In the book Witness to History, author Ruth Lichtenstein calls Rabbi Weissmandl, “a visionary committed to Jewish rescue,” who “was little appreciated by his contemporaries.” Mrs. Lichtenstein goes on to detail the life and activities of Rabbi Weissmandl and how he became involved in these rescue efforts:
“Before the outbreak of World War II, Weissmandl worked on behalf of Jews persecuted and expelled from Austria’s Burgenland district. He enlisted the aid of the Bishop of Canterbury, whose friendship he had earned in his scholarly travels to England before the war. These activities foreshadowed Weissmandl’s intense exertions with the Working Group and the Europa Plan. During the war, he dedicated all of his time to rescue efforts, yet he retained his traditional dress and a full beard, despite the harassment and serious risk to his life he incurred.
After the failed Slovak uprising in August 1944, the Germans liquidated the Slovak Jewish community. Rabbi Weissmandl and his family were arrested and sent to the Sered labor camp, where he continued his relief efforts. . .En route to Auschwitz, Rabbi Weissmandl used a saw to file the lock on the cattle car door and jumped from the train, though he was unable to save his wife and five children, who were murdered in Auschwitz. Rabbi Weissmandl found refuge in a bunker near Bratislava with seventeen Jews, among them Rabbi Menachem Mendel Halberstam, the Stropkover Rebbe. In the winter of 1945, all those in the bunker, including Rabbi Weissmandl, escaped to Switzerland with the help of Dr. Rudolf (Israel) Kasztner.

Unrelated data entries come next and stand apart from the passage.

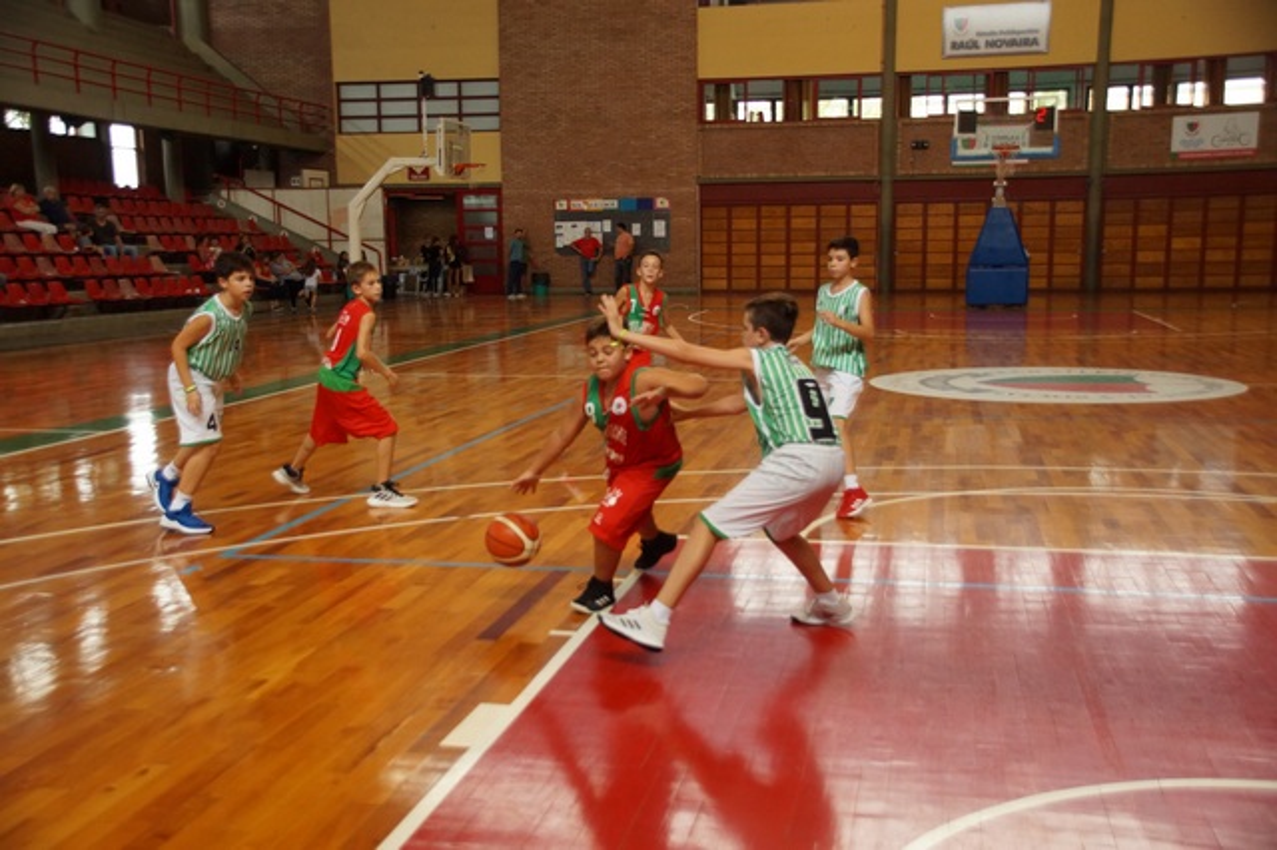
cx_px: 638
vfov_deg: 34.2
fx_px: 1383
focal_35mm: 39
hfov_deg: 49.6
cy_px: 425
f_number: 4
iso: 1000
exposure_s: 1/400
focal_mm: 26
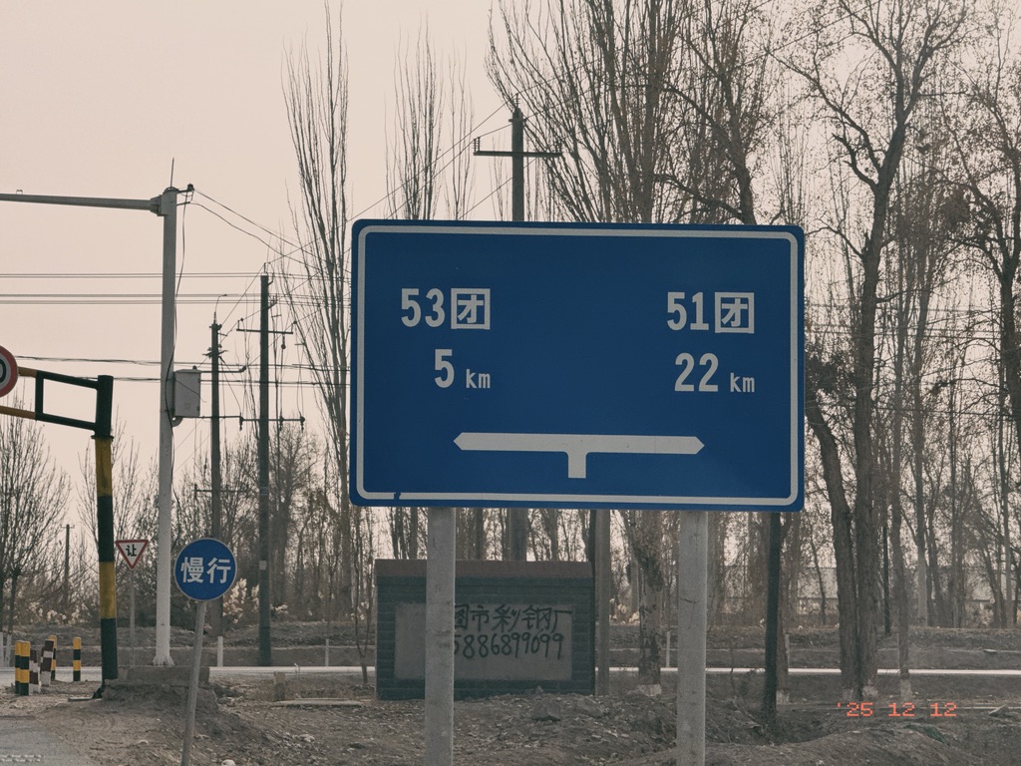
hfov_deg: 16.4
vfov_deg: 12.3
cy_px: 383
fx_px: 3539
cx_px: 510
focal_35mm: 120
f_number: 2.8
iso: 50
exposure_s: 1/2358
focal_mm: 15.66
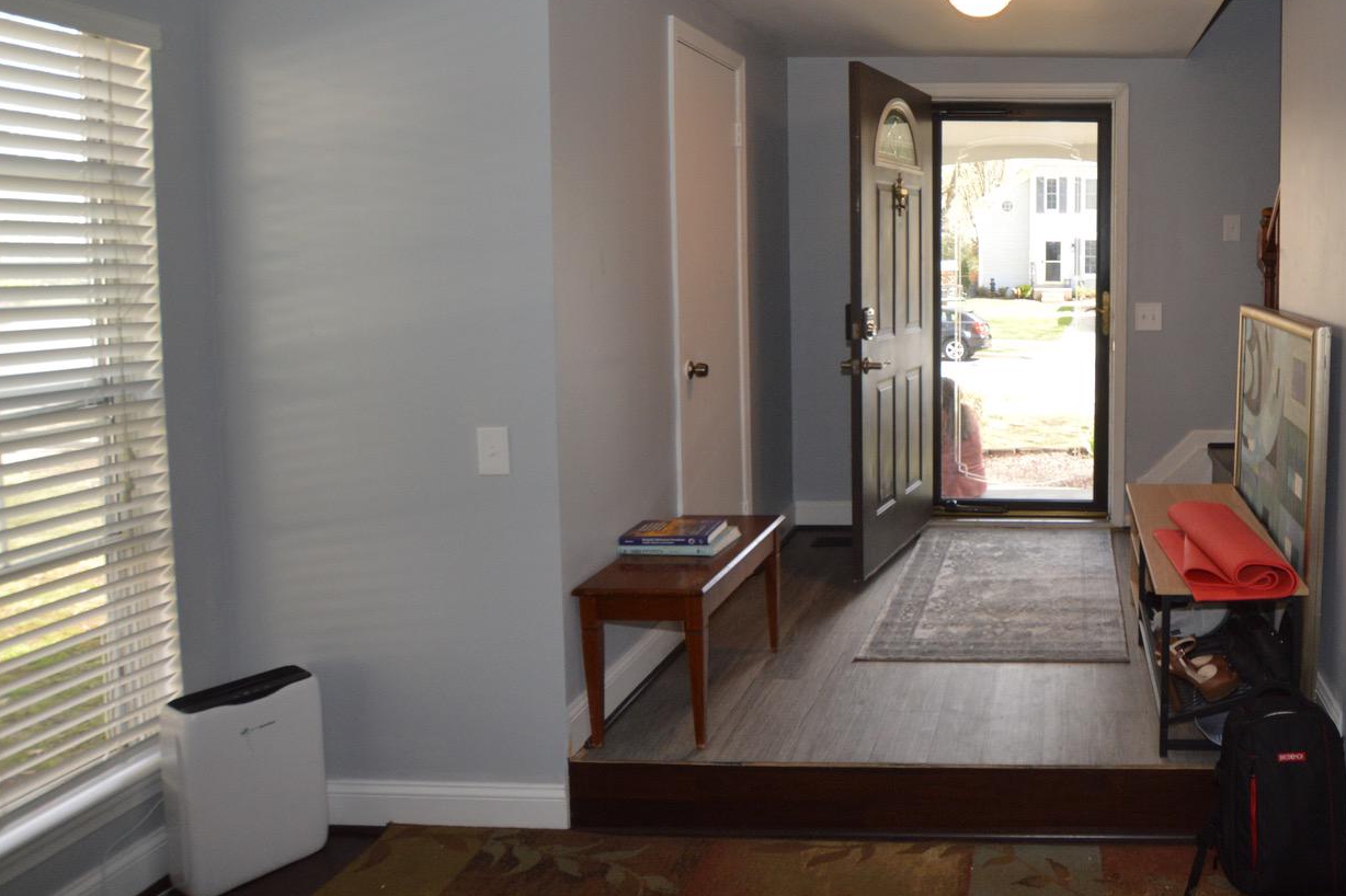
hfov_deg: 65.6
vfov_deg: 50.5
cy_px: 312
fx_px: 934
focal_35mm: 25
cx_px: 1062
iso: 400
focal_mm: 10
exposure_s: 1/100
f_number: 5
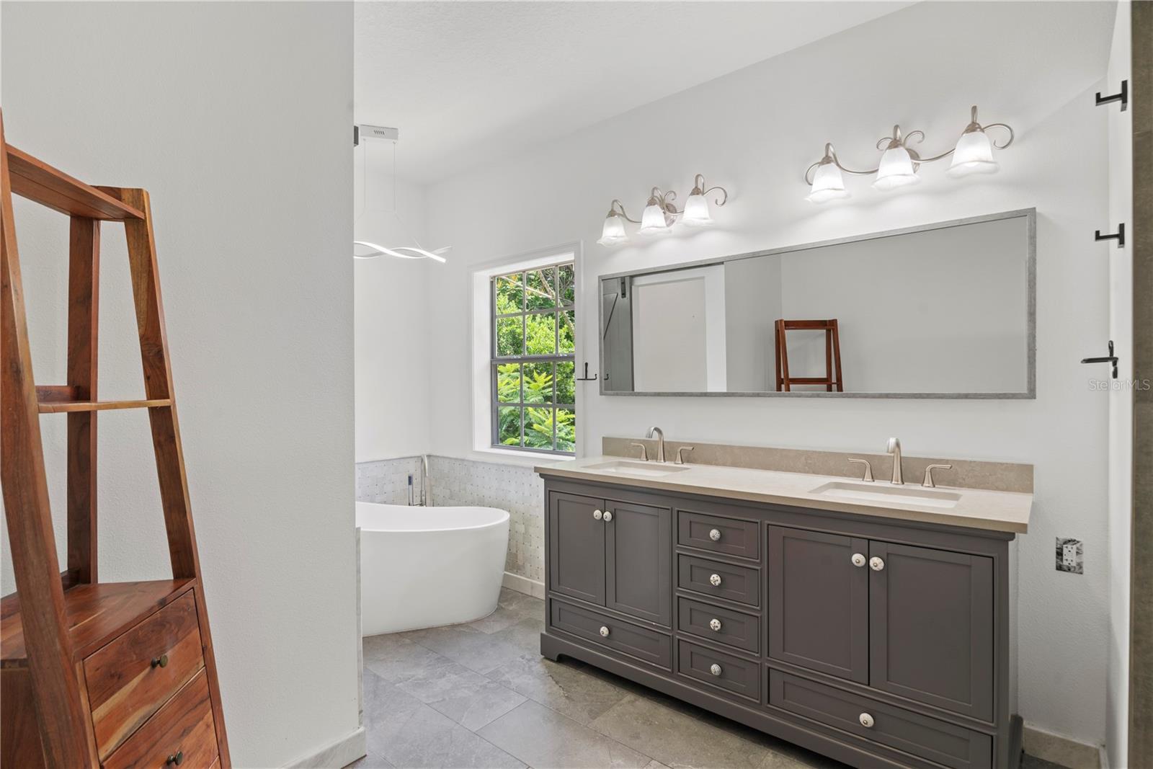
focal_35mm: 18
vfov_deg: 67.4
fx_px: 577
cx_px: 576
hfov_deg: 90.0
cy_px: 384
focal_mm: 18
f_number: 8
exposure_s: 1/4
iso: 100
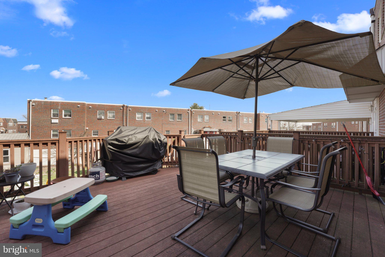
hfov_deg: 104.3
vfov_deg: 81.2
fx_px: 150
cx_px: 192
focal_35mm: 14
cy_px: 128
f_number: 10
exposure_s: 1/320
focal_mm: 14
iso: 500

Rabbi Weissmandl arrived in Switzerland a shattered man. He had lost his wife and children in Auschwitz; his father-in-law, Rabbi Ungar, had passed away on February 21, 1945, while hiding in the forest with his son; and his closest colleagues were dead. He had spent more than five years pleading for money to rescue Jews to no avail, and he was haunted by the memory of those he could not save. After the war, Rabbi Weissmandl rebuilt the Nitra Yeshivah, which he eventually reestablished in Mount Kisco, New York.”
In further tribute to Rabbi Weissmandl, Assemblyman Joseph R. Lentol also introduced an identical Legislative Resolution in the Assembly, and posthumously awarded the Liberty Medal to Rabbi Weissmandl. “Rabbi Weissmandl was a defender of freedom and of liberty,” Assemblyman Lentol said. “He is a hero for all generations of Jews – but also for everyone who needs a brave man to look to when help is needed for those persecuted and threatened with annihilation in today’s world.”
“Even 55 years after his death, the memory of his heroic acts still burns brightly for so many people in the Jewish community,” added Senator Felder. “It is an honor for us to pay tribute to Rabbi Weissmandl and to publicize his brave and inspirational actions. His selfless behavior is a lesson for the ages.”